The goals and forms of collaboration between application experts and data scientists are extensively discussed in our whitepaper (in German).

The special challenge: time series
Production processes are physical operations that extend over multiple processing steps and a longer period of time. They are typically monitored at discrete time intervals, and the recorded data are aggregated into long time series that document the process and need to be analyzed. These time series are typically high-dimensional (e.g., combining values from many sensors) and can span several hundred time steps. Such time series contain countless possible patterns. The question of which of these patterns might be responsible for the occurrence of an error is akin to finding a needle in a haystack.

Fraunhofer IAIS has developed a new technical approach for AI-based root cause analysis on time series data, based on recent research results and project experiences.
This approach uses so-called deep neural networks to find error cause prototypes in multidimensional time series. Such a prototype is a short time series representing the temporal course of a few (e.g., 3 to 5) measurement points, and which the neural network associates with a series of errors in a similar form.
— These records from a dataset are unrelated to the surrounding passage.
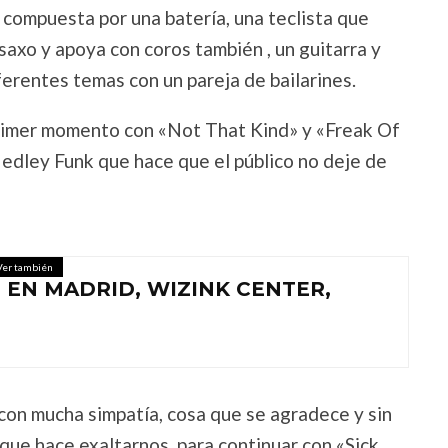
 compuesta por una batería, una teclista que
saxo y apoya con coros también , un guitarra y
erentes temas con un pareja de bailarines.
primer momento con «Not That Kind» y «Freak Of
edley Funk que hace que el público no deje de
Ver también
 EN MADRID, WIZINK CENTER,
con mucha simpatía, cosa que se agradece y sin
ue hace exaltarnos, para continuar con «Sick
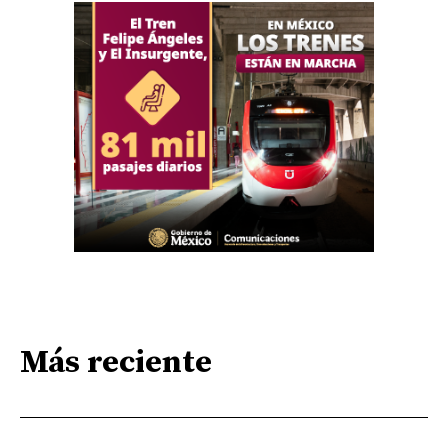
Más reciente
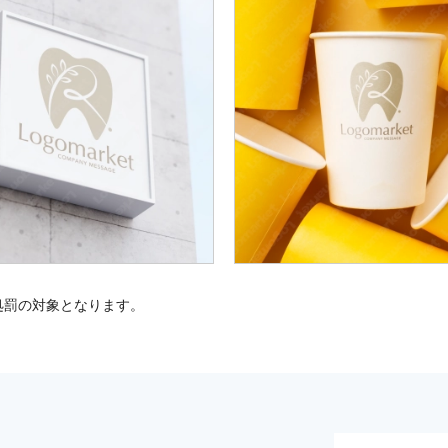
処罰の対象となります。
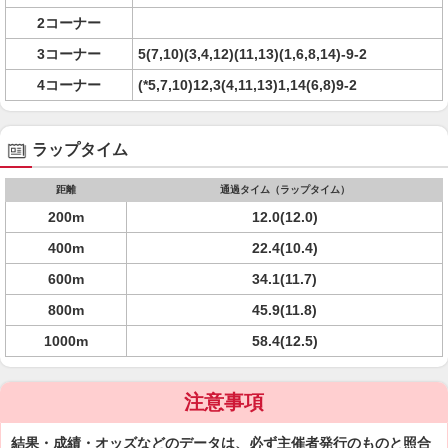
2コーナー
3コーナー
5(7,10)(3,4,12)(11,13)(1,6,8,14)-9-2
4コーナー
(*5,7,10)12,3(4,11,13)1,14(6,8)9-2
ラップタイム
距離
通過タイム（ラップタイム）
200m
12.0(12.0)
400m
22.4(10.4)
600m
34.1(11.7)
800m
45.9(11.8)
1000m
58.4(12.5)
注意事項
結果・成績・オッズなどのデータは、必ず主催者発行のものと照合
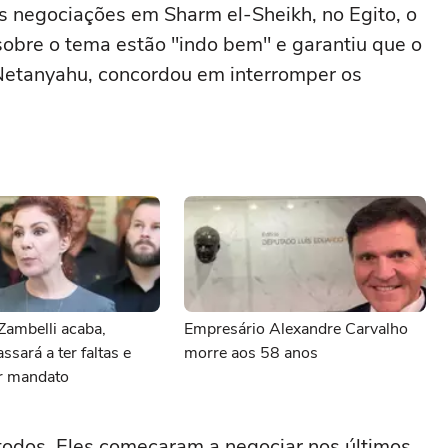
as negociações em Sharm el-Sheikh, no Egito, o
sobre o tema estão "indo bem" e garantiu que o
 Netanyahu, concordou em interromper os
Zambelli acaba,
Empresário Alexandre Carvalho
ssará a ter faltas e
morre aos 58 anos
r mandato
 todos. Eles começaram a negociar nos últimos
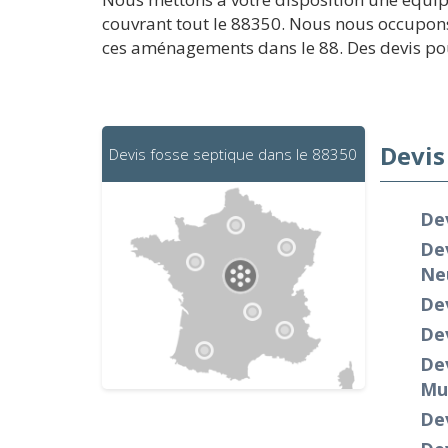
couvrant tout le 88350. Nous nous occupons
ces aménagements dans le 88. Des devis pour
Devis
Devis fosse septique dans le 88350
Dev
De
Ne
Dev
Dev
De
Mu
Dev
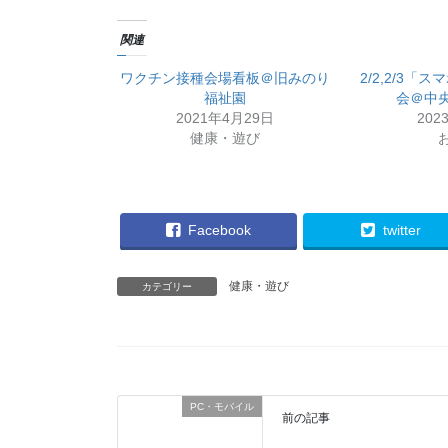
関連
ワクチン接種会場看板＠旧みのり
2/2,2/3
福祉園
会＠中
2021年4月29日
202
健康・遊び
Facebook
twitter
健康・遊び
カテゴリー
PC・モバイル
前の記事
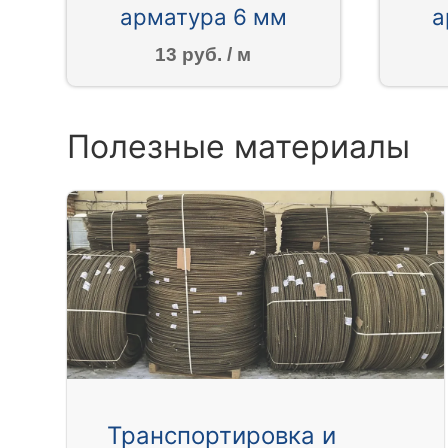
арматура 6 мм
а
13 руб. / м
Полезные материалы
Транспортировка и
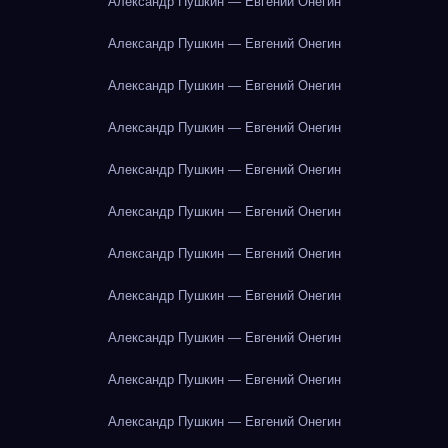
Александр Пушкин — Евгений Онегин
Александр Пушкин — Евгений Онегин
Александр Пушкин — Евгений Онегин
Александр Пушкин — Евгений Онегин
Александр Пушкин — Евгений Онегин
Александр Пушкин — Евгений Онегин
Александр Пушкин — Евгений Онегин
Александр Пушкин — Евгений Онегин
Александр Пушкин — Евгений Онегин
Александр Пушкин — Евгений Онегин
Александр Пушкин — Евгений Онегин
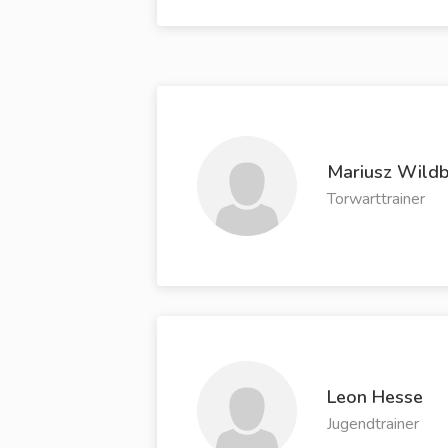
Mariusz Wild
Torwarttrainer
Leon Hesse
Jugendtrainer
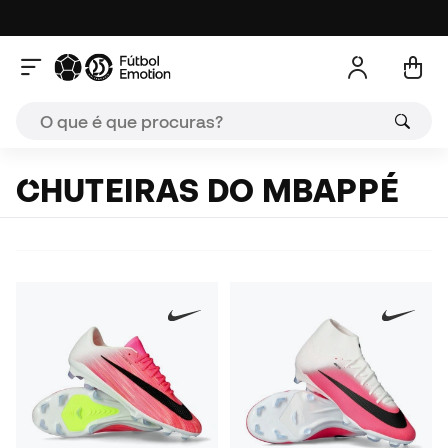
CHUTEIRAS DO MBAPPÉ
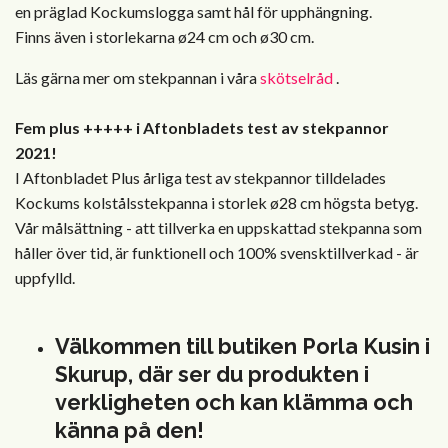
en präglad Kockumslogga samt hål för upphängning.
Finns även i storlekarna ø24 cm och ø30 cm.
Läs gärna mer om stekpannan i våra
skötselråd
.
Fem plus +++++ i Aftonbladets test av stekpannor
2021!
I Aftonbladet Plus årliga test av stekpannor tilldelades
Kockums kolstålsstekpanna i storlek ø28 cm högsta betyg.
Vår målsättning - att tillverka en uppskattad stekpanna som
håller över tid, är funktionell och 100% svensktillverkad - är
uppfylld.
Välkommen till butiken Porla Kusin i
Skurup, där ser du produkten i
verkligheten och kan klämma och
känna på den!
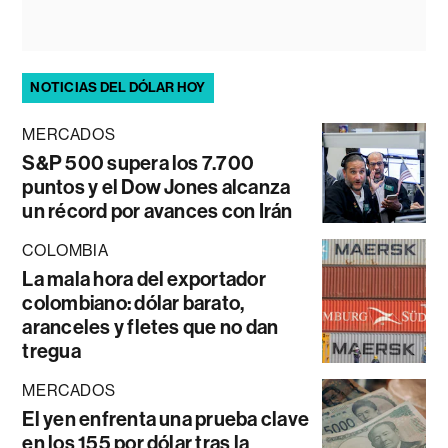
NOTICIAS DEL DÓLAR HOY
MERCADOS
S&P 500 supera los 7.700
puntos y el Dow Jones alcanza
un récord por avances con Irán
COLOMBIA
La mala hora del exportador
colombiano: dólar barato,
aranceles y fletes que no dan
tregua
MERCADOS
El yen enfrenta una prueba clave
en los 155 por dólar tras la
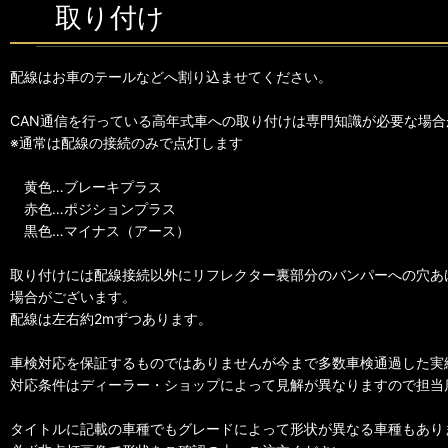
取り付け
配線はお車のテールなどへ割り込ませてください。
CAN通信を行っている高年式車への取り付けは専門知識が必要な場合
※通常は配線の接続のみで点灯します
黄色…ブレーキプラス
赤色…ポジションプラス
黒色…マイナス（アース）
取り付けには配線接続以外にリフレクター裏部分のバンパーへの穴あ
場合がございます。
配線は左右約2mずつあります。
車検対応を保証するものではありませんが今まで多数車検通過した実
対応条件はディーラー・ショップによって見解が異なりますので担当
タイトルに記載の車種でもグレードによって形状が異なる車種もあり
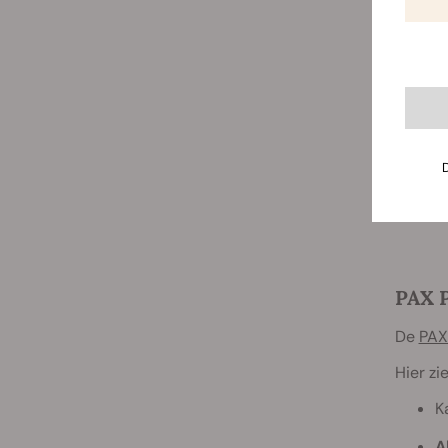
PAX P
De
PAX
Hier zi
K
A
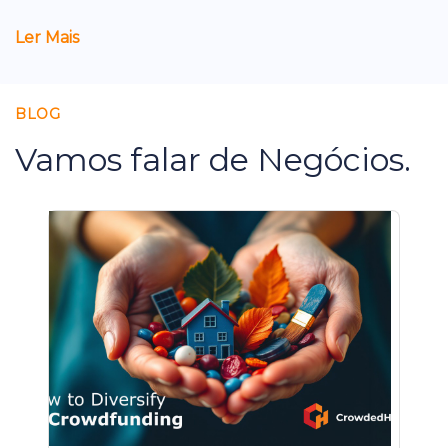
Ler Mais
BLOG
Vamos falar de Negócios.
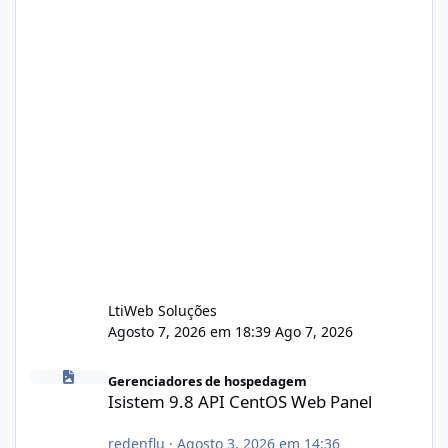
LtiWeb Soluções
Agosto 7, 2026 em 18:39
Ago 7, 2026
Isistem 9.8 API CentOS Web Panel
Gerenciadores de hospedagem
Isistem 9.8 API CentOS Web Panel
redenflu
·
Agosto 3, 2026 em 14:36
Example of an error cause prototype
Typically, between 10 and 20 such error cause prototypes are found by the neural network. These prototypes must then be discussed and interpreted with application experts using case examples to understand the error cause. In the process, the complexity of the prototype (especially the number of measurement points and the length of the time series to be considered) is reduced. From the understanding gained, instructions can be created on how to respond appropriately when this error occurs. Furthermore, constructive measures can be taken to minimize the occurrence of this error in the future.
Conclusion
Experience from various projects has shown that a successful AI-based root cause analysis usually only succeeds when leading AI methods are combined with methods for integrating expert knowledge. For the time series data typically generated in production processes, Fraunhofer IAIS has developed a specialized analysis method. This makes it possible to evaluate automatically recorded production data for the analysis of highly complex production processes, allowing the identification of causal relationships that would have remained hidden using conventional root cause analysis methods.